Abschließend möchten wir Sie noch fragen, welche Anforderungen die Kita der Zukunft erfüllen sollte!

Wie schnell sich Anforderungen (die man vorher vielleicht im Kopf hatte) verändern können, haben wir gerade in den letzten Monaten während der Corona-Pandemie erlebt. Die Wissenschaft sagt uns heute, dass solche Situationen in den kommenden Jahren immer wiederkehren werden. Wir haben jetzt erlebt wie wichtig die Unterstützung und Begleitung von Kindern und Eltern in Ausnahmesituationen ist. Kindergärten und Schulen müssen sich auf den Weg machen, digitale Medien mit in ihr pädagogisches Konzept aufzunehmen. Kinder sollten schon im Kindergarten verstehen lernen, wie diese Medien sinnvoll zu nutzen sind.

Auf der anderen Seite halte ich es für wichtig, Kindern in Kitas aufzuzeigen, wie und was mit und in unserer Umwelt passiert. Nachhaltigkeit und Achtsamkeit gegenüber den Ressourcen können und sollten Kinder schon in der Kita erfahren – nicht mit dem erhobenen Zeigefinger, sondern mit Kreativität, Phantasie und der Ideenwelt und Vorstellungskraft der Kinder. Die Kitas sollten dazu Eltern, Großeltern, Netzwerkpartner, Firmen und Institutionen ins Boot holen, denn durch diese Öffnung der Einrichtung erschließen sich viele neue und vielleicht auch gemeinsame Projekte.

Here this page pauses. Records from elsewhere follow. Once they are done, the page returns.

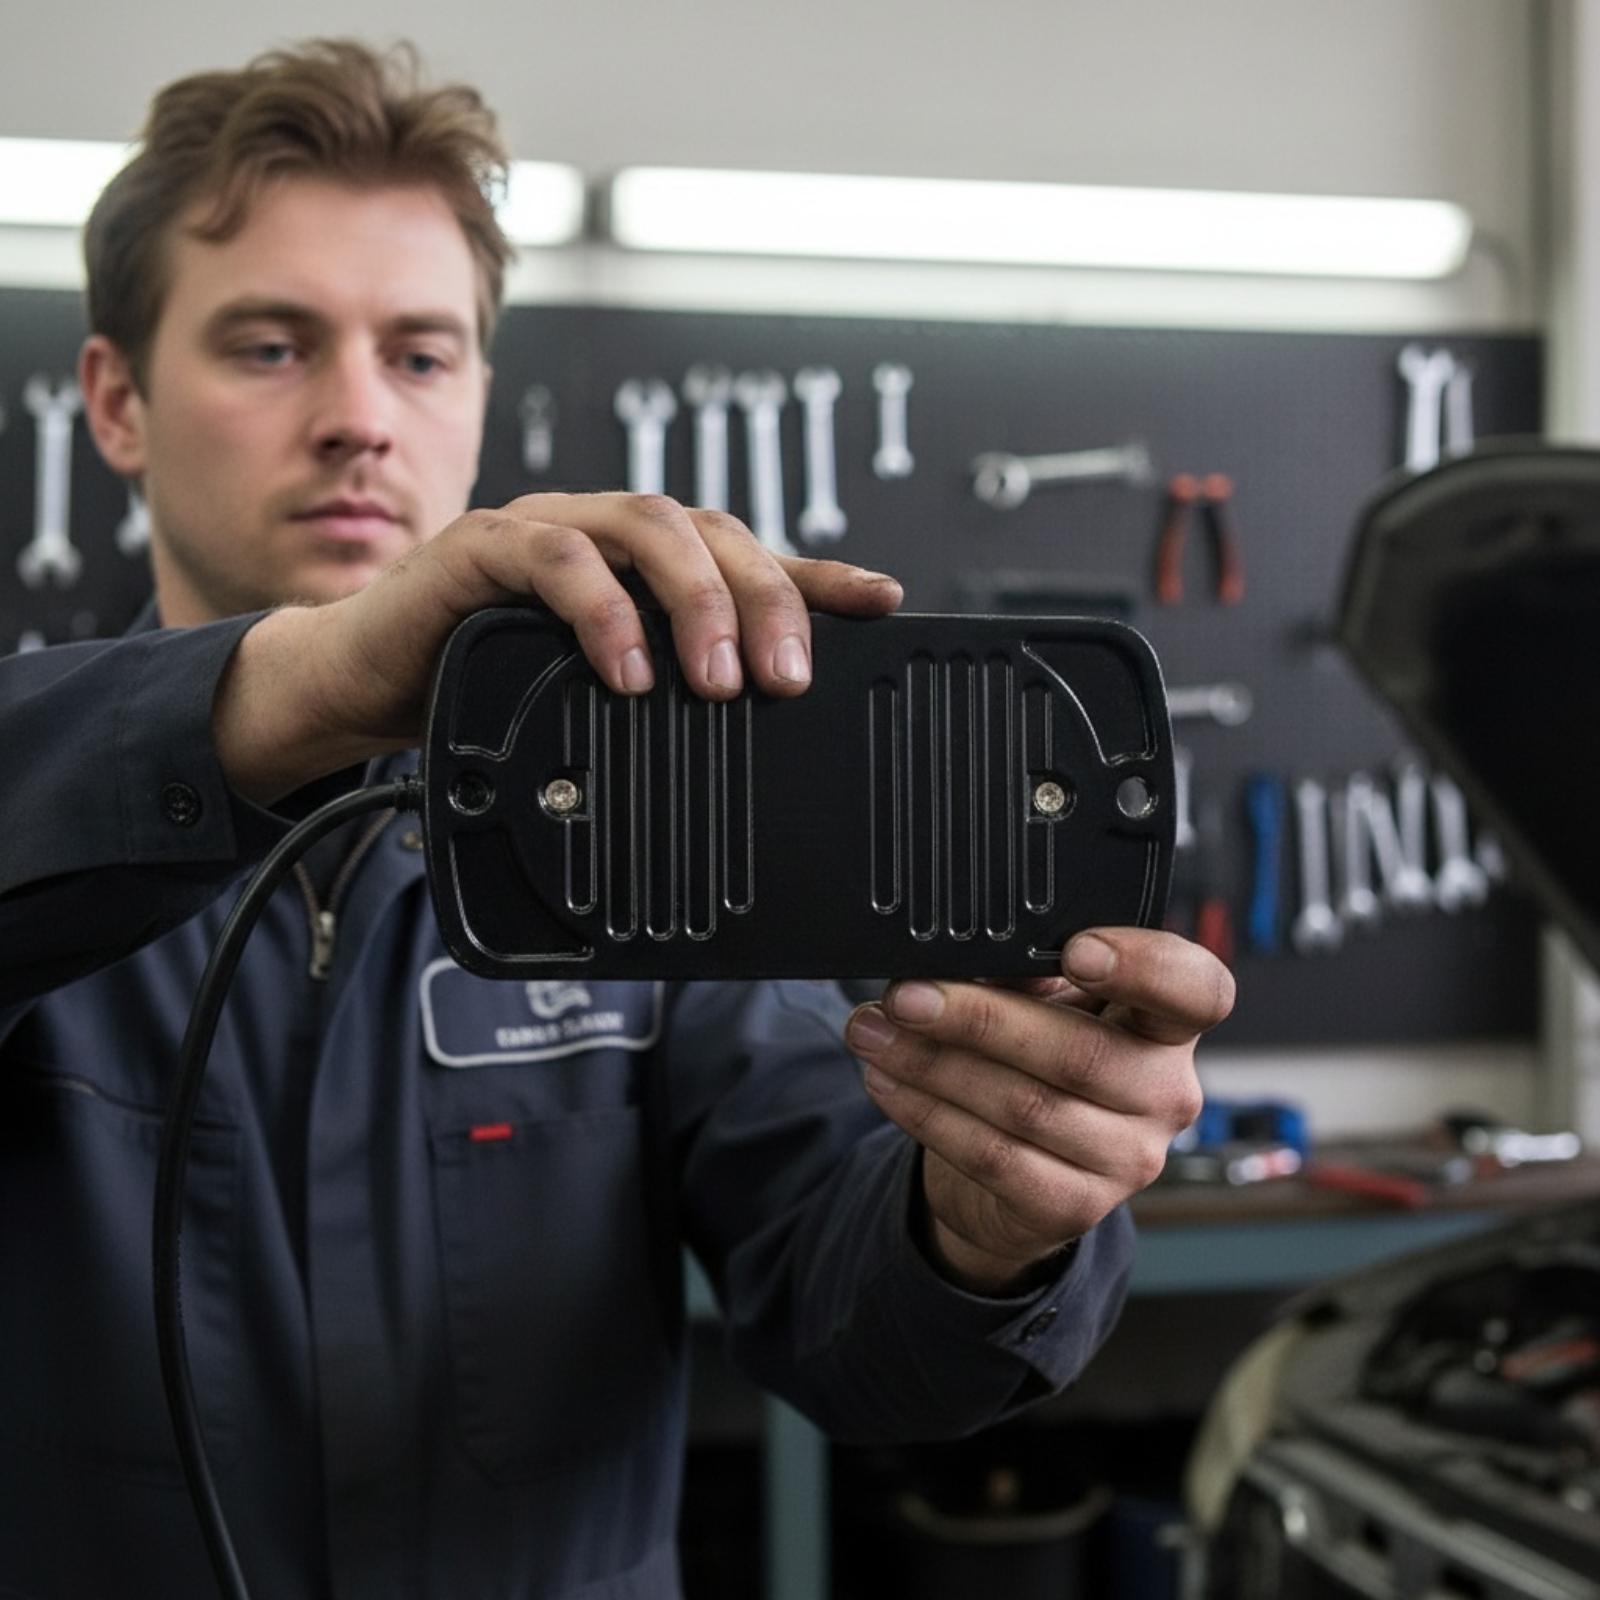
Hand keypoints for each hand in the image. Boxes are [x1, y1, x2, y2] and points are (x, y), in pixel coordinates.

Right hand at [215, 492, 902, 802]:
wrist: (363, 684)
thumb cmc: (484, 687)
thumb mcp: (594, 700)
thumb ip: (663, 695)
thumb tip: (752, 737)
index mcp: (641, 567)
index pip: (747, 553)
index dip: (817, 576)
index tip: (882, 603)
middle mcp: (603, 535)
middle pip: (709, 532)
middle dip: (762, 600)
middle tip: (787, 678)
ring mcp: (545, 532)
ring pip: (646, 528)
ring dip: (696, 602)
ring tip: (719, 681)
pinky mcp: (480, 549)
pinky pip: (554, 559)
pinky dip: (602, 611)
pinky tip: (629, 670)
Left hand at [845, 929, 1233, 1293]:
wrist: (1013, 1177)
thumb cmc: (1033, 1062)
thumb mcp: (1040, 1004)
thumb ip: (1022, 971)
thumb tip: (958, 949)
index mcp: (1166, 1026)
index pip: (1197, 991)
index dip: (1146, 967)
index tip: (1077, 950)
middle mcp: (1166, 1094)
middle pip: (1078, 1053)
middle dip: (978, 1019)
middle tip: (905, 995)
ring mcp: (1127, 1160)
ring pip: (1024, 1106)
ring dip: (933, 1065)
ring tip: (872, 1032)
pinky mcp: (1074, 1208)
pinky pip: (992, 1156)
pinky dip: (927, 1113)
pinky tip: (886, 1080)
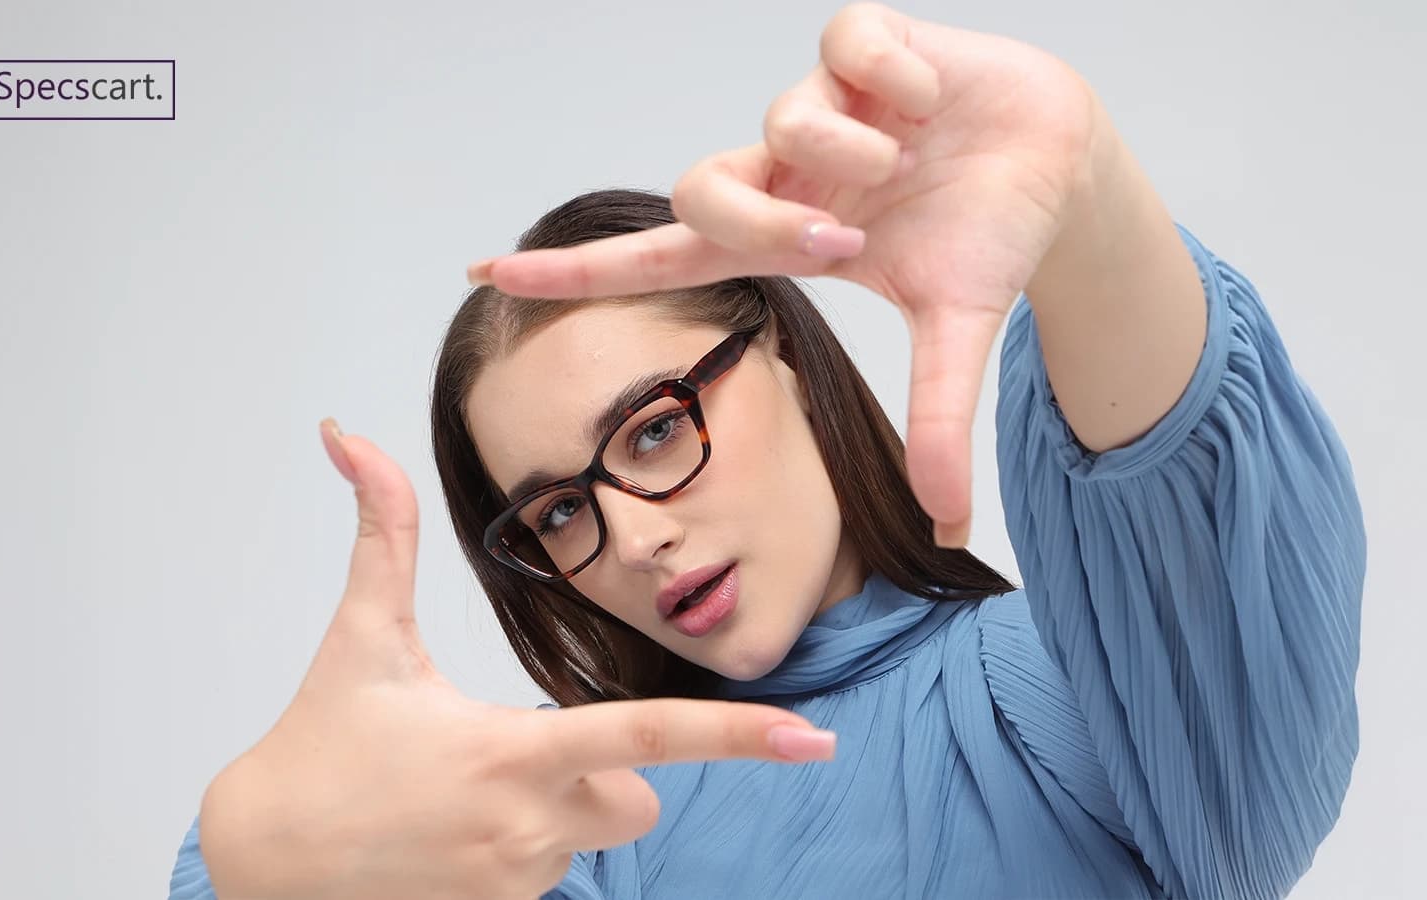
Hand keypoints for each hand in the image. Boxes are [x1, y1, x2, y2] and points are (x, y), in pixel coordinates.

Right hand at [194, 419, 837, 899]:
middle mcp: (528, 830)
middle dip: (602, 776)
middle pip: (636, 798)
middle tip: (508, 757)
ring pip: (587, 841)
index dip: (738, 734)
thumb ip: (382, 532)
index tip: (813, 736)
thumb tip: (346, 433)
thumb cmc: (317, 748)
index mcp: (511, 753)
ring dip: (549, 817)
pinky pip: (547, 884)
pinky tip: (448, 845)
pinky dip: (515, 858)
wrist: (259, 864)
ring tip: (455, 805)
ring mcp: (514, 888)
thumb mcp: (361, 637)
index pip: (646, 737)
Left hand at [465, 3, 1106, 547]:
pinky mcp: (865, 40)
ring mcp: (820, 102)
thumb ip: (936, 419)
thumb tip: (946, 526)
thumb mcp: (955, 329)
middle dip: (768, 226)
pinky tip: (931, 102)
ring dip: (859, 158)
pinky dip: (898, 84)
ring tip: (917, 160)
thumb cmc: (984, 237)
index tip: (485, 275)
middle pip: (702, 193)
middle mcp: (782, 169)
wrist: (1060, 163)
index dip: (574, 270)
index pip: (656, 255)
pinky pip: (849, 48)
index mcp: (784, 236)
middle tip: (849, 241)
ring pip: (784, 123)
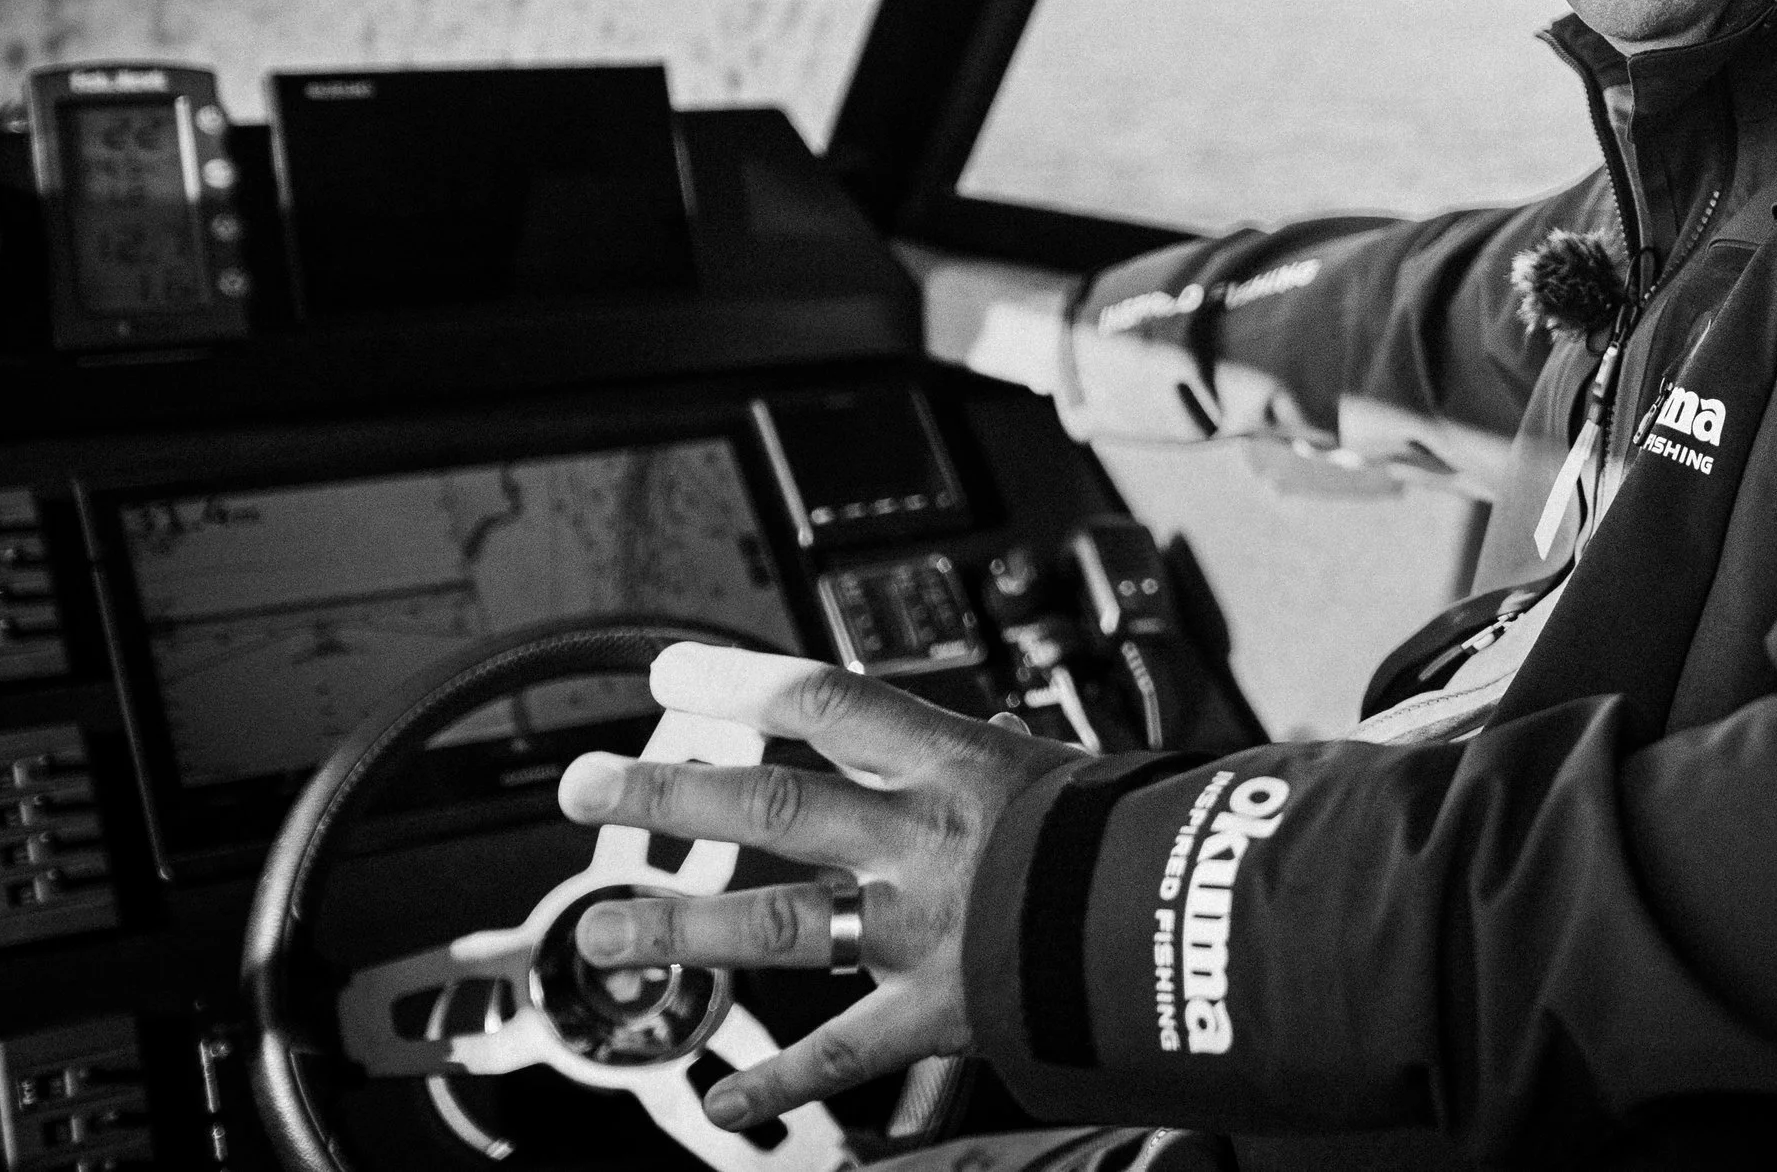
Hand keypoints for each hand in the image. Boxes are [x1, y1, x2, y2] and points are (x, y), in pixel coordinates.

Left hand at [556, 644, 1085, 1129]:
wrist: (1191, 921)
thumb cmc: (1136, 829)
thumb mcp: (1064, 765)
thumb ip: (1001, 754)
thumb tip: (982, 728)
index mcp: (955, 761)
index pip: (824, 699)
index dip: (739, 680)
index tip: (670, 671)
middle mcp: (921, 837)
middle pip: (771, 802)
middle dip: (669, 791)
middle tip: (586, 786)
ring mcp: (919, 926)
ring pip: (778, 923)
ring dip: (681, 926)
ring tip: (603, 931)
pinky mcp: (935, 1009)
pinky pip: (841, 1053)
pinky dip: (779, 1082)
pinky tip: (720, 1104)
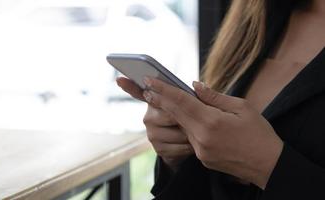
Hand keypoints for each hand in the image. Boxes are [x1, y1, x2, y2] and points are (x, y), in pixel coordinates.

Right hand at [116, 77, 193, 168]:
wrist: (195, 145)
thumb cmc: (195, 118)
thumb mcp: (199, 104)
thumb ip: (198, 94)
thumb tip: (195, 84)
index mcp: (157, 100)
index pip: (140, 92)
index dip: (129, 86)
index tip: (119, 79)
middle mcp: (149, 115)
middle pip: (169, 114)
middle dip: (186, 118)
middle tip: (195, 119)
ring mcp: (151, 132)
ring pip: (176, 131)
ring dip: (190, 134)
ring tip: (193, 132)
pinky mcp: (157, 147)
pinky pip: (177, 147)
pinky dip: (188, 146)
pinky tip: (190, 144)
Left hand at [142, 77, 283, 188]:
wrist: (268, 165)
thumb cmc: (259, 133)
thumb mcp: (242, 108)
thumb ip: (214, 97)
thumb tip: (195, 85)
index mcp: (212, 122)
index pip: (181, 101)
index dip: (163, 90)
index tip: (149, 80)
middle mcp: (201, 137)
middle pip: (175, 114)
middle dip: (159, 99)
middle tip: (145, 87)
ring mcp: (200, 150)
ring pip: (182, 126)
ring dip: (173, 113)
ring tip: (161, 98)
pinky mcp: (202, 158)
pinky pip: (190, 138)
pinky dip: (187, 126)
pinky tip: (186, 118)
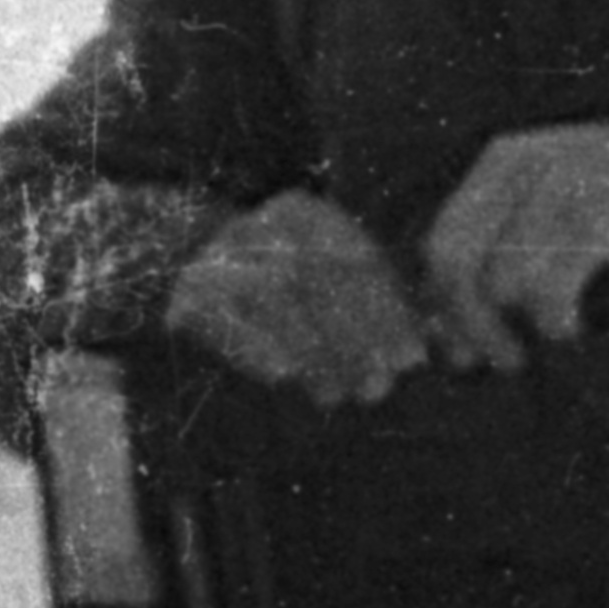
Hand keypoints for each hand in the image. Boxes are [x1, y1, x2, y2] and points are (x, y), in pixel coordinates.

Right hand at [166, 189, 437, 406]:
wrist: (183, 274)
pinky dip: (254, 346)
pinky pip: (221, 317)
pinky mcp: (186, 290)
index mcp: (304, 213)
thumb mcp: (333, 290)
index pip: (357, 260)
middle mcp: (259, 223)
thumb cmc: (288, 304)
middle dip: (354, 337)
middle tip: (378, 388)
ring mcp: (218, 253)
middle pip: (317, 277)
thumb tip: (425, 351)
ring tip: (337, 394)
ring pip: (273, 291)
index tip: (412, 360)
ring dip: (311, 348)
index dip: (389, 314)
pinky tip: (283, 377)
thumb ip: (378, 309)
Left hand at [423, 122, 608, 367]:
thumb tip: (445, 323)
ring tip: (523, 355)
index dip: (437, 301)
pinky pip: (551, 293)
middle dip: (464, 321)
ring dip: (506, 332)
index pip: (442, 237)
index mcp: (506, 159)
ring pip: (501, 281)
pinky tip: (568, 333)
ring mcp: (569, 188)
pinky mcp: (606, 219)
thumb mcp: (556, 201)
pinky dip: (553, 325)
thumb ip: (500, 248)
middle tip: (483, 360)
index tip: (452, 346)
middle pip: (457, 260)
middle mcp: (529, 166)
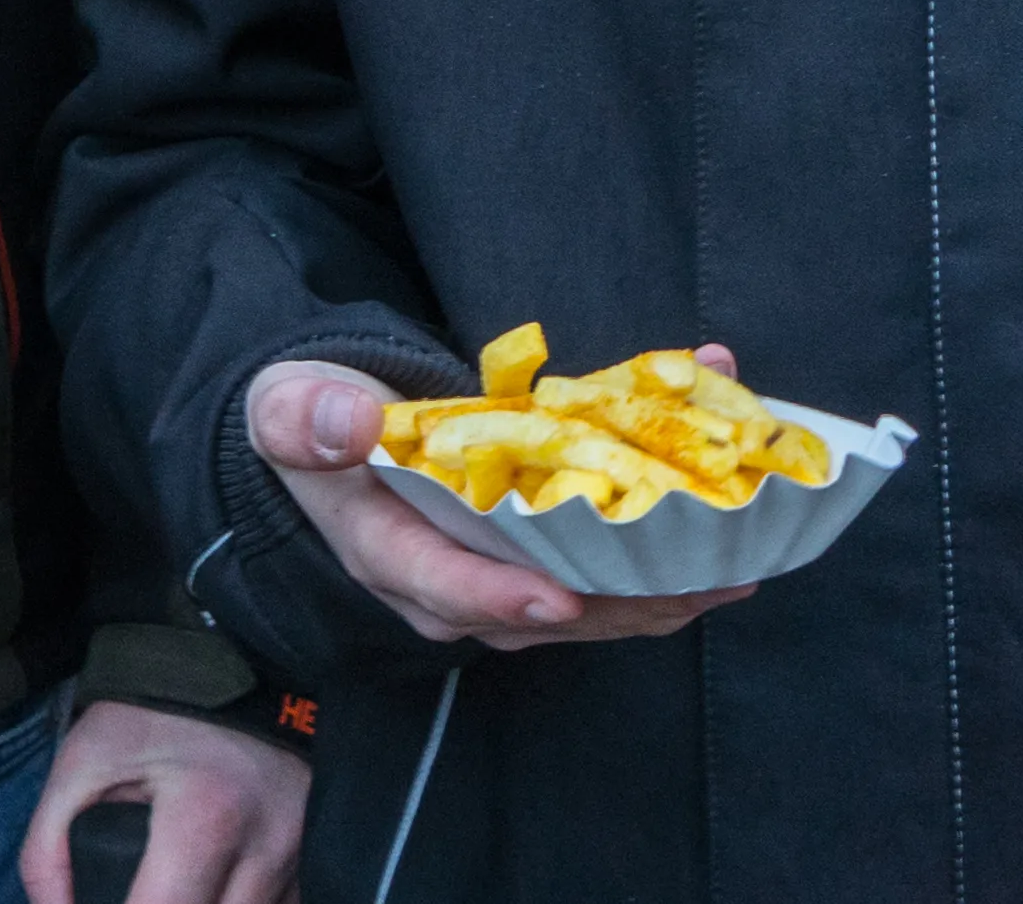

Die Grundlagen für Verständnis und das Entwickeln von Problemlösungen werden bereits im Kitaalltag gelegt und verinnerlicht, wenn wir den Kindern den Freiraum und die Möglichkeit geben diese erfahrbar zu machen. Wir Mitarbeiter in den Kindertagesstätten haben die Möglichkeit flexibel auf Situationen zu reagieren. Nutzen wir die Chance, die uns geboten wird.

Mein Appell an die Mitarbeiter der Kitas: Bleiben Sie mutig; hören Sie auf das, was die Kinder bewegt; nutzen Sie Ihre eigene Kreativität und die der Kinder; machen Sie sich gemeinsam auf den Weg Antworten auf Ihre Fragen und die der Kinder zu finden; stellen Sie viele Antwortthesen auf und prüfen Sie, was für Sie die richtige Antwort sein könnte – viele Wege führen zum Ziel!